(TASK DIRECTIONS) A line belongs in the answer if it contains "pinky"; copy every such line from the entries below.
*** Opening RECORDS FOR THE EXERCISE ***
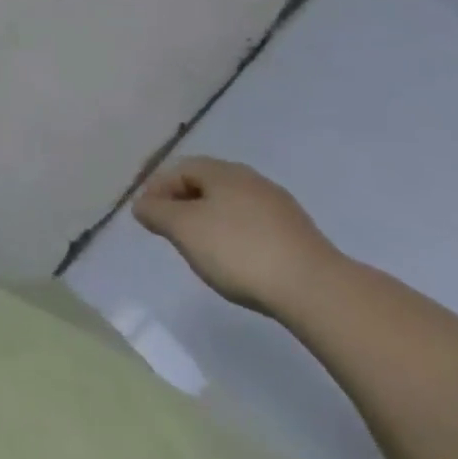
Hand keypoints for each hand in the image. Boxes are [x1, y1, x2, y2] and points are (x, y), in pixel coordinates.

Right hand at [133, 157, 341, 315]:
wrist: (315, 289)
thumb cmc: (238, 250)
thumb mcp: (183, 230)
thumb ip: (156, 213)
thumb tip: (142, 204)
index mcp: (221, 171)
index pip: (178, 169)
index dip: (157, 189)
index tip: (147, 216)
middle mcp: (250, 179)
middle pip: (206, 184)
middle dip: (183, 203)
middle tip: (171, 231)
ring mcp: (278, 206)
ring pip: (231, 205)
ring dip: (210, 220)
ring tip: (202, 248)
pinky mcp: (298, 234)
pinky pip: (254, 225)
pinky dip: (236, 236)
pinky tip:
*** Closing RECORDS FOR THE EXERCISE ***
(SOLUTION FOR THIS PROBLEM)
pinky mcp: (298, 234)
pinky pip: (254, 225)
pinky dip: (236, 236)
pinky tip:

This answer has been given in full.